A "Proposition de Sujets de These" by Pr. Guillaume Urvoy-Keller (picture), from the Université Nice Sophia Antipolis, looks for a "candidate should have a solid background in networking and programming" to research DPI. "This work will be partly carried out in cooperation with Orange Lab, Sophia-Antipolis".

See "Internet/Intranet Traffic classification" - here.
In a previous work, "Hybrid Traffic Identification" - here, Pr. Urvoy-Keller proposes ".. a framework, called Hybrid Traffic Identification (HTI) that enables to take advantage of the merits of different approaches. Any source of information (flow statistics, signatures, etc) is encoded as a feature; the actual classification is made by a machine learning algorithm. We demonstrated that HTI is not-dependent on a specific machine learning algorithm, and that any classification method can be incorporated to HTI as its decision could be encoded as a new feature". 

He concludes that "We heavily tested HTI using different ADSL traces and 3 different machine learning methods. We demonstrated that not only HTI outperforms the classical classification schemes, but, in addition, it is suitable for cross-site classification. We further reported on the use of an HTI instance that takes its decision on the fly for all the traffic generated by the customers of an ADSL platform"
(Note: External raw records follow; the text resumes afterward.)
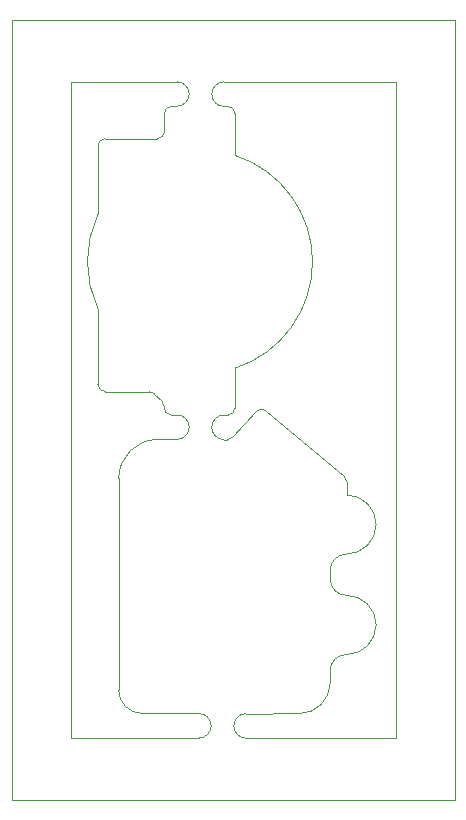
<source format=gbr>
%TF.GenerationSoftware,KiCad,Pcbnew,8.0.2-1*%
%TF.CreationDate,2024-07-30T22:04:44-07:00*%
%TF.ProjectId,tamagotchi_panel_rounded,74616d61-676f-4746-9368-695f70616e65,rev?*%
%TF.SameCoordinates,Original*%
%TF.FileFunction,Glue,Bot*%
%TF.FilePolarity,Positive*%
%FSLAX46Y46*%
G04 Gerber Fmt 4.6, Leading zero omitted, Abs format (unit mm)*
G04 Created by KiCad (PCBNEW 8.0.2-1) date 2024-07-30 22:04:44*
%MOMM*%
%LPD*%
G01*
G04 APERTURE LIST*
%TA.AperFunction,Profile*%
%ADD10C,0.100000*%
%TD*%
G04 APERTURE END LIST*
D10*
X31976504Y-18693512D02*
G75*
G02*
X31977224Y-20775888I696J-1041188D01*
G01*
X17994496Y-13500000D02*
X55494496Y-13500000D01*
X55494496Y-79500000D01*
X17994496Y-79500000D01*
X17994496Y-13500000D01*
X46135992Y-52103264D02*
G75*
G02*
X46350095Y-52562712I-385892J-459436D01*
G01*
X44950077Y-68583079D02*
G75*
G02*
X46350077Y-67183077I1400023J-21D01*
G01*
X27050077Y-67383079D02*
X27050077Y-52283079D01*
X25900000Y-44928268D02*
G75*
G02*
X25299932Y-44328268I0J600068D01*
G01*
X36287028Y-20782683D02*
G75*
G02*
X36892542Y-21382658I5472J-600017D01*
G01*
X44950077Y-60083079D02*
G75*
G02*
X46350077Y-58683077I1400023J-21D01*
G01*
X46350077Y-53683079D02*
X46350095Y-52562712D01*
X38709268Y-46611441D02*
G75*
G02*
X39535598Y-46559459I440432J-407459D01*
G01*
X30350077Y-48983079D02*
X31978369Y-48984165D01*
X46135992Y-52103264D02*
X39535638Y-46559412D01*
X46350077Y-53683079D02*
G75*
G02*
X46350077Y-58683081I3J-2500001D01*
G01*
X30921404Y-21373650D02*
G75*
G02*
X31515490Y-20773533I599996J150D01*
G01*
X27050077Y-52283079D02*
G75*
G02*
X30350077Y-48983077I3300003J-1D01*
G01*
X30716824Y-45752640D02*
X30068188Y-45104004D01*
X29643924Y-44928268D02*
X25900000Y-44928268D01*
X25300000Y-24119795D02*
G75*
G02*
X25900404Y-23519800I600000J-5D01*
G01*
X27050077Y-67383079D02*
X27050077Y-70183079D01*
X50494496Y-18701499D02*
X50500000Y-74276461D01*
X25300000Y-37935576D02*
G75*
G02*
X25300000Y-29901804I8557550J4016886D01*
G01*
X38709268Y-46611441D02*
X36680998Y-48804314D01*
X29643924Y-44928268D02*
G75*
G02*
X30068183Y-45104009I-24J-600032D01*
G01*
X31977649Y-46901777D02*
X31492749Y-46901886D01*
X31492749Y-46901886D02*
G75*
G02*
X30892614Y-46302147I-149J599986D01*
G01*
X44950077Y-60783079D02*
X44950077Y-60083079D01*
X36294383Y-46910916D02*
X35972389Y-46911408D01*
X46350077Y-62183079D02*
G75*
G02*
X46350077Y-67183081I3J-2500001D01*
G01*
X33841504Y-72184408D02*
X29050077Y-72183079D01*
X25300000Y-29901804D02*
X25300000Y-24119795D01*
X35973109Y-48993796D02*
X36233460Y-48996862D01*
X44950077Y-68583079D02*
X44957272Y-69584983D01*
X31977679Y-20768983D02*
X31515490Y-20773539D01*
X35973109Y-48993796D02*
G75*
G02*
X35972389Y-46911404I-749J1041196D01*
G01*
X44957272Y-69584983D02*
G75*
G02*
X42357272Y-72184982I-2600012J13D01*
G01*
X36287028Y-20782683D02*
X35971964Y-20785531D01*
X23000000Y-74266762D02*
X22994496Y-18691800D01*
X36892452Y-24928268D02*
G75*
G02*
X36899334Y-42949639I-2894112J-9011792D01*
G01*
X35971244Y-18703143D02*
X50494496Y-18701499D01*
X30892614Y-46302147D02*
X30892560Y-46176644D01*
X36893466Y-46311964D02*
G75*
G02*
X36294383Y-46910966I-600066J1064D01*
G01*
X30716824Y-45752640D02*
G75*
G02*
X30892569Y-46176644I-424224J-424260D01*
G01*
X37836964Y-74276427D02*
X50500000Y-74276461D01*
X37836964Y-74276427D02*
G75*
G02*
X37836244Y-72194033I-704J1041197D01*
G01*
X37836244Y-72194039D02*
X42357272Y-72184983D01*
X31976504Y-18693512D02*
X22994496Y-18691800D01*
X30921766Y-22921550D02*
G75*
G02*
X30321362Y-23521666I-599966J-150D01*
G01*
X36892452Y-21382658D02*
X36892452Y-24928268D01*
X30921766Y-22921550D02*
X30921404Y-21373650D01*
X30321362Y-23521690D02*
X25900404Y-23519796D01*
X46350077Y-62183079D02*
G75*
G02*
X44950121Y-60783079I23J1399979D01*
G01*
X35971964Y-20785531D02*
G75*
G02*
X35971244Y-18703149I-694J1041191D01*
G01*
X33841504Y-72184408D02*
G75*
G02*
X33842224Y-74266792I696J-1041192D01*
G01*
X36899333Y-42949637D02*
X36893466Y-46311964D01*
X36680998Y-48804314D02*
G75*
G02*
X36233460Y-48996879I-440498J407414D01*
G01*
X25300000Y-44328268D02*
X25300000Y-37935576D01*
X29050077Y-72183079D02*
G75*
G02*
X27050121Y-70183079I23J1999979D01*
G01*
X31977649Y-46901777D02*
G75*
G02*
X31978369Y-48984163I701J-1041193D01*
G01*
X33842224Y-74266796D02*
X23000000Y-74266762D01*
M02*

</source>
In the new proposal ".. we aim at investigating new problems related to traffic identification:
  • .. we want to further explore the process of adding features to the [above] classification tool . In addition to adding features, we would like to investigate new applications that might represent a minority of bytes when observing the overall traffic on the long run but might be considered as crucial by the ISP, e.g. streaming or social network traffic. Also, encrypted traffic is of high interest ...
  • So far, all works that rely on statistical approaches use deep packet inspection tools for annotating the pre-labeled trace used to train the classifier. No study has considered the reverse problem of how results of statistical tools can help improving deep packet inspection tools.
  • Traffic classification might be used to profile groups of users. It can also be used to inform anomaly detection, e.g., abnormal trends in a specific application. We started to investigate users profiling

1 comment:

  1. Deep packet inspection tools are useful for security functions as well as internet data mining, eavesdropping, and internet censorship.